Thinking about spending more time at the gym? Maybe you’d like to have a little less around your middle, or more core strength, or better energy. Maybe you think that more frequent visits to your gym or fitness center—putting in time on the machines or taking a class—would help with all of that.

Technically, you’d be right. In fact, a recent study from Iowa State University found that those using a gym membership regularly had 14 times higher odds of meeting weekly guidelines for physical activity.

But not everyone who has a gym membership shows up there every week—or even every month.

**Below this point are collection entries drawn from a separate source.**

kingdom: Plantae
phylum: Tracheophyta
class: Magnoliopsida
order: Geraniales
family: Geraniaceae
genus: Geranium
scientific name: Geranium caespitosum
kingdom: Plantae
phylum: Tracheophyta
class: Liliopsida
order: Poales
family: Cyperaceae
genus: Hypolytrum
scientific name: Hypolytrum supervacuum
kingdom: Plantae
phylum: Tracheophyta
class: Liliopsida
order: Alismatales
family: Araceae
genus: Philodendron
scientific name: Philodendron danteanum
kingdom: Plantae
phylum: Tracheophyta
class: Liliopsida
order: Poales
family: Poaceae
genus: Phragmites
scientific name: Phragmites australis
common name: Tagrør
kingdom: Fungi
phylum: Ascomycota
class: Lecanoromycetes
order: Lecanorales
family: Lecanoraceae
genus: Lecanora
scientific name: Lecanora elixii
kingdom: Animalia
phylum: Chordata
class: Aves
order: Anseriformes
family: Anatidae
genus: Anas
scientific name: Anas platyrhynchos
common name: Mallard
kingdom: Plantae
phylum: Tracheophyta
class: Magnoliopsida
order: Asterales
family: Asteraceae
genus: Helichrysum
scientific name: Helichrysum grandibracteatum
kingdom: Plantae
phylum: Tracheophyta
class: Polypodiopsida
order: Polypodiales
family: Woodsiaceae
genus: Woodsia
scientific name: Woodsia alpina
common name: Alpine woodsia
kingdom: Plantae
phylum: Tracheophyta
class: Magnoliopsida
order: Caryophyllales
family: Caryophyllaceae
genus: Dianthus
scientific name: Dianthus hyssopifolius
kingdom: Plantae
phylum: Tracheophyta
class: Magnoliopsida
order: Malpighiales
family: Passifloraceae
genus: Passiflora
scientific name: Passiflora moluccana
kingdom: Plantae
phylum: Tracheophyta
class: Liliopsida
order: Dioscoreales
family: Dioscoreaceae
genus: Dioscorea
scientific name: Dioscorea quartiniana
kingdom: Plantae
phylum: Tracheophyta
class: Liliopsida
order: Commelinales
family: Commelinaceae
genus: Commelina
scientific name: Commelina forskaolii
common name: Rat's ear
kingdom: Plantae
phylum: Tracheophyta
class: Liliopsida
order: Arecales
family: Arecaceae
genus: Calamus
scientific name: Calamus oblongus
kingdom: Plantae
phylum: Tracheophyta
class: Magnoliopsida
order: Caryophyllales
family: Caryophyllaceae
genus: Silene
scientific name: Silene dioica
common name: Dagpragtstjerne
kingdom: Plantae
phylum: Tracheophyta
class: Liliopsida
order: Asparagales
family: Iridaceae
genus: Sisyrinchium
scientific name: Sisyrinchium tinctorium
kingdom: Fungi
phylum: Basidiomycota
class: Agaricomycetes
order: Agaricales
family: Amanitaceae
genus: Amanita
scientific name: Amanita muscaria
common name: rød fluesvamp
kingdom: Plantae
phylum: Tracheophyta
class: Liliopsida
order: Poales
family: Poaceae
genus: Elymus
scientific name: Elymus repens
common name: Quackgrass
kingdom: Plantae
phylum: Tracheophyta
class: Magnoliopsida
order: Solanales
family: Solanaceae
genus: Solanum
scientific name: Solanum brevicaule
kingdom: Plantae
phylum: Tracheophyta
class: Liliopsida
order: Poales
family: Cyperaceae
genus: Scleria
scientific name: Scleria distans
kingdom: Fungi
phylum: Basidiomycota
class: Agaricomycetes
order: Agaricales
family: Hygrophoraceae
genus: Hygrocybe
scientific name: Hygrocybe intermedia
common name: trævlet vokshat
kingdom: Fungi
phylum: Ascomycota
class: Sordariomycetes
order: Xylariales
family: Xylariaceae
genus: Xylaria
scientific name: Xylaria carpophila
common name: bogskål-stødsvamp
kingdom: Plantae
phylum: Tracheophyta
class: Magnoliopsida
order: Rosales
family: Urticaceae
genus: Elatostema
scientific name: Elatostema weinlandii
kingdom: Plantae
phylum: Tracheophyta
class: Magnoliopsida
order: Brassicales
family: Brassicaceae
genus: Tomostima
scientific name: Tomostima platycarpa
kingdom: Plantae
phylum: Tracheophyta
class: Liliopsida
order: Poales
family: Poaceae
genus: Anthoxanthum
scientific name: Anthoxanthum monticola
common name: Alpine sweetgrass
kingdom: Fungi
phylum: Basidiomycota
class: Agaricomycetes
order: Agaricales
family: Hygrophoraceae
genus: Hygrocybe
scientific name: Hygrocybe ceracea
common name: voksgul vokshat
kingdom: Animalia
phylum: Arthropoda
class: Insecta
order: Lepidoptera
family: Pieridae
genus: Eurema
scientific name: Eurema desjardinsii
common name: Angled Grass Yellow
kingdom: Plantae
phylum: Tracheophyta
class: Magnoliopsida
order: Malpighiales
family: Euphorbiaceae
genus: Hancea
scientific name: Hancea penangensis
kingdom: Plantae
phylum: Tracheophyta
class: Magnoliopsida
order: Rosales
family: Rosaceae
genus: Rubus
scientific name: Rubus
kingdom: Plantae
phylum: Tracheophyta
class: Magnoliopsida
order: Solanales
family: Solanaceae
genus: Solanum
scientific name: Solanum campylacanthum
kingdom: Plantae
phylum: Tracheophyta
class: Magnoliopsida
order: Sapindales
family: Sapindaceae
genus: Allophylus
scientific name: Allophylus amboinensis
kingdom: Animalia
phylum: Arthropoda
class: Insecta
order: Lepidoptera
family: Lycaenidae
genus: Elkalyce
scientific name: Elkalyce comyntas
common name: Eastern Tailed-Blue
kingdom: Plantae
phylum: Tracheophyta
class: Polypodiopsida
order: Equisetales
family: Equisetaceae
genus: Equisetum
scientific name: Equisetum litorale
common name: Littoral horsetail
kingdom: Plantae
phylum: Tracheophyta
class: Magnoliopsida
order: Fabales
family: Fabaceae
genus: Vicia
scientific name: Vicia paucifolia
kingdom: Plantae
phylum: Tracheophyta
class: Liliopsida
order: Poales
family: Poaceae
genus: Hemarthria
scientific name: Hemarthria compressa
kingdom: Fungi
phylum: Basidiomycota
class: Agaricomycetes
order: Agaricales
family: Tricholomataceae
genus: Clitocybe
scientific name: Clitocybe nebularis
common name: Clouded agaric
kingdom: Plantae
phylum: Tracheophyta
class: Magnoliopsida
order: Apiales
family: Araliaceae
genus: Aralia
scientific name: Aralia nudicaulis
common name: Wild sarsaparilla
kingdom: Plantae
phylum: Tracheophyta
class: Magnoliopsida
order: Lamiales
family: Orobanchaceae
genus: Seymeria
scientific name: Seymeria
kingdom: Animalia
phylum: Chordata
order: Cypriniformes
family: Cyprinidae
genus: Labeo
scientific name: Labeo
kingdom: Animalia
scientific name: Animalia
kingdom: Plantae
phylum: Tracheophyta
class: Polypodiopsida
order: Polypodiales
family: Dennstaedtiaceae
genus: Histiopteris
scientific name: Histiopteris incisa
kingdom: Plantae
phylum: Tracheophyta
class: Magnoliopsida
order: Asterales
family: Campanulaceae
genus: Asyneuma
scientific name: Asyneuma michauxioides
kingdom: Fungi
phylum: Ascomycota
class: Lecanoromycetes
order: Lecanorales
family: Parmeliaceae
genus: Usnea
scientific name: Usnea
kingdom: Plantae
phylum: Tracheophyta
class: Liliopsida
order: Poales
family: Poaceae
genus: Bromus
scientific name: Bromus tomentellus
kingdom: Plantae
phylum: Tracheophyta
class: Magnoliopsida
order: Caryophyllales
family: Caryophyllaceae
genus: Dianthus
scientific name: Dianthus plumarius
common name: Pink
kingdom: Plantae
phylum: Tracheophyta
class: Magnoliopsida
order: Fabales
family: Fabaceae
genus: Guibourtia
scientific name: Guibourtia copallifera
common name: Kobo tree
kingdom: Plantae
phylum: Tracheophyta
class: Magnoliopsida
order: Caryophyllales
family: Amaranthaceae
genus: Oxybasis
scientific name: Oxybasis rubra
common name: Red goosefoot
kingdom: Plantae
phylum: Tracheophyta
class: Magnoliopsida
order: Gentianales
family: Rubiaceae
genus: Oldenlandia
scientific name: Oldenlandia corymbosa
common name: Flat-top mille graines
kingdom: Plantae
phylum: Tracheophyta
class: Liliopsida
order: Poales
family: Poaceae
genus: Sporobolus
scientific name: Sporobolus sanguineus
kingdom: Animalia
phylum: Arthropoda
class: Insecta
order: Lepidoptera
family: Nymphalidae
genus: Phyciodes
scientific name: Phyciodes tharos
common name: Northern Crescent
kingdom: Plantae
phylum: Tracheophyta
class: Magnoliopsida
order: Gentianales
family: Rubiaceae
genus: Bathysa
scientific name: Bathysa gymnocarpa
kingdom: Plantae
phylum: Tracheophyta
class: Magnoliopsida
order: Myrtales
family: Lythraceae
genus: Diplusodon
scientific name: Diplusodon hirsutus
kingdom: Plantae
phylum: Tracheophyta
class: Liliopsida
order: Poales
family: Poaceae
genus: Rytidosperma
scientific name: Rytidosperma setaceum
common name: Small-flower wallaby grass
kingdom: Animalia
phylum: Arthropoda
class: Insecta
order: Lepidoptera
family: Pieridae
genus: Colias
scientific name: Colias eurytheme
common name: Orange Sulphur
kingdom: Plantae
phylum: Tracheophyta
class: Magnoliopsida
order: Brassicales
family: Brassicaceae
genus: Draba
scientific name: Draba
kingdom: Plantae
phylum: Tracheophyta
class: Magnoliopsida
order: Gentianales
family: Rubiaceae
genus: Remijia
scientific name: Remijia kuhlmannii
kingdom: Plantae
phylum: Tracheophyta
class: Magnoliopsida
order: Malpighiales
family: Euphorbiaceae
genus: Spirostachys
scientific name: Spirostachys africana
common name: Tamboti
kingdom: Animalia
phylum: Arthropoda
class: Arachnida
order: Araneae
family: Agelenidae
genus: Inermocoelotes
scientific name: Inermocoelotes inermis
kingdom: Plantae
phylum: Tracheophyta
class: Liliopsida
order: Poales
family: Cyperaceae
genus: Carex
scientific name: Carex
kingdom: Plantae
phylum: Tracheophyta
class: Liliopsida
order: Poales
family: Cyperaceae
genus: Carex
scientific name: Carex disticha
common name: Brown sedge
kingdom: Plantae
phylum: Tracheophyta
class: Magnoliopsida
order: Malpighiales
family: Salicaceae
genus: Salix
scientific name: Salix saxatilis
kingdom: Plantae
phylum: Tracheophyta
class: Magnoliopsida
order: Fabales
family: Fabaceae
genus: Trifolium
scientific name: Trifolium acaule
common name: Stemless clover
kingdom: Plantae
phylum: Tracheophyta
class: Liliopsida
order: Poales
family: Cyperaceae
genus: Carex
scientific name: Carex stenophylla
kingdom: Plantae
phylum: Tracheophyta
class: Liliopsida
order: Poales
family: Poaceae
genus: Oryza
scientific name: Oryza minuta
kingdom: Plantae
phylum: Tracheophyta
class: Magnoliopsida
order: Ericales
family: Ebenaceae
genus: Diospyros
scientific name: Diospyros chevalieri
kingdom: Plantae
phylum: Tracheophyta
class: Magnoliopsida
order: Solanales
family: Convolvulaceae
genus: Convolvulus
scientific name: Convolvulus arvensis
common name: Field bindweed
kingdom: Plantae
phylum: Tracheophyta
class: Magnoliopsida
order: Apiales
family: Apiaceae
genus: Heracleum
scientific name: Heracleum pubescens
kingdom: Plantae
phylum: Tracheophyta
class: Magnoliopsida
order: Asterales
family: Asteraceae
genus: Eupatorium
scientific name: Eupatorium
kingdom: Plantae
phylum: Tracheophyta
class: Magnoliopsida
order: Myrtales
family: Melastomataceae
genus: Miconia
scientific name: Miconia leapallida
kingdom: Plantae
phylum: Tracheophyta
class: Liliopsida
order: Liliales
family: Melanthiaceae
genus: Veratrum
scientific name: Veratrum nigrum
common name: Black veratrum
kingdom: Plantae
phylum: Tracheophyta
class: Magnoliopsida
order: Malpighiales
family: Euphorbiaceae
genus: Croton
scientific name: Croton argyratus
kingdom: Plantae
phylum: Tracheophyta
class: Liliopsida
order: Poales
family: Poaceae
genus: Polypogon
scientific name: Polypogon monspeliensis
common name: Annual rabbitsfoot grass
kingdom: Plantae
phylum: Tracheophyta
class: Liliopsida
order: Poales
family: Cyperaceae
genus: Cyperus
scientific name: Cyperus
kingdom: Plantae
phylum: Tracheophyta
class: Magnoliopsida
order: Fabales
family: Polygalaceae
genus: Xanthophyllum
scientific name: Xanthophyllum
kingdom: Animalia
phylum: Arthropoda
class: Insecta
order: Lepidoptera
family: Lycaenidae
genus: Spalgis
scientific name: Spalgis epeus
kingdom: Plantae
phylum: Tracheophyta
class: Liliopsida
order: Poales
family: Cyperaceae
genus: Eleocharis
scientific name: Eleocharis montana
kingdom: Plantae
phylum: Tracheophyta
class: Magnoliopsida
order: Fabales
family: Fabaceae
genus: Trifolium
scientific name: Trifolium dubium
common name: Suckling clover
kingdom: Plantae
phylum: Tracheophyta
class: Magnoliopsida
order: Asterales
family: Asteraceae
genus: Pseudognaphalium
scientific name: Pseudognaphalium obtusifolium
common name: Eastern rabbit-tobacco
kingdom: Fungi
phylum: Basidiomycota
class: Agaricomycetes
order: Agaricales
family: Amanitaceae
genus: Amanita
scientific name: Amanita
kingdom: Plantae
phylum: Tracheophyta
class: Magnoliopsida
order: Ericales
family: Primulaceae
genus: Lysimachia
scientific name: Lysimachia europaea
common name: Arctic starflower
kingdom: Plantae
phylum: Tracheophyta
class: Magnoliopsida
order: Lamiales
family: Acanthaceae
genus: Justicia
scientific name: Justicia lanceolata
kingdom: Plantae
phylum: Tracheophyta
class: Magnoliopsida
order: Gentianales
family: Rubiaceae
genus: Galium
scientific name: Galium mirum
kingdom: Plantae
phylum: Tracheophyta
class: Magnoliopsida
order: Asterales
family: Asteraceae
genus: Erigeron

If you’ve been bored with the gym lately, or if it’s not easy to get there as often as you’d like, there are many possibilities for physical activity that go way beyond what’s available at the gym. And there are a lot of ways to stay active that may fit more easily into your busy schedule—without giving up on the gym entirely.

Leave Your Car at Home (Or Just Park Further Away)

Our cars have made our lives so convenient that we sometimes forget we have other transportation options. Walking is great exercise and a boost to your spirits. Biking is also a great way to combine exercise and transportation. If your commute is long or in heavy traffic, “park to pedal” by driving to a bike-trail access point or other parking area and biking the rest of the way to work. You may be surprised how much of a workout you can add to your routine with just a few small adjustments.

Hiking

Hiking, like walking, is great for both body and mind. Getting out in nature just helps to add that extra boost of energy and renewal that we all need from time to time. A few recommendations f0r those just starting out: don’t attempt more than you can handle, take water and a few basic provisions if you’ll be very far from civilization, and always let someone know your plans and timeline for return.

Get on (or in) the Water

Swimming, rowing, canoeing, and kayaking are all very healthy activities to do outdoors. And while you might think the water is doing most of the work, you’d be wrong. With aerobic and strength benefits for your arms, legs, and trunk, swimming is just about the perfect overall workout. And canoeing 4 mph for an hour actually burns more calories than running 6 mph for an hour. And because you spend energy in bursts, rowing or paddling help you, in the same way interval training does, to burn calories and build muscle faster.

Remember Recess

Remember how much you used to look forward to recess? Take a hint from your childhood and make time in your day to get outside and move. Walk to lunch. Play basketball or soccer with coworkers. Maybe even see if anyone’s up for a game of tag.

When it’s time to get your own kids out to play, don’t sit on the sidelines. Climb those monkey bars. Slide down the slide. Teach them the games you and your friends used to play. If you don’t have your own kids to play with, consider coaching or assisting with youth programs. You may be amazed at how pleasantly tired out you can get just trying to keep up with a gang of five-year-olds.

Get Things Done

As adults, we tend to feel we have too much to do, and not enough time to do it. Trying to fit workouts around other obligations has sunk more than one fitness resolution.

You can get quite a bit of activity in your day by doing the things you need to do anyway. Painting a bedroom, carrying things up or down stairs, or even giving the dog a bath.

Even less intense activities (like folding laundry) can be more fitness-friendly if you do them standing up. Because being fit these days means not only being more active, but also sitting less.

And for days when you just don’t want to be outdoors at all—keep that membership at the fitness center. You’ll be more likely to use it if you come to it fresh and ready to explore new and interesting options. Even on the dreaded dreadmill.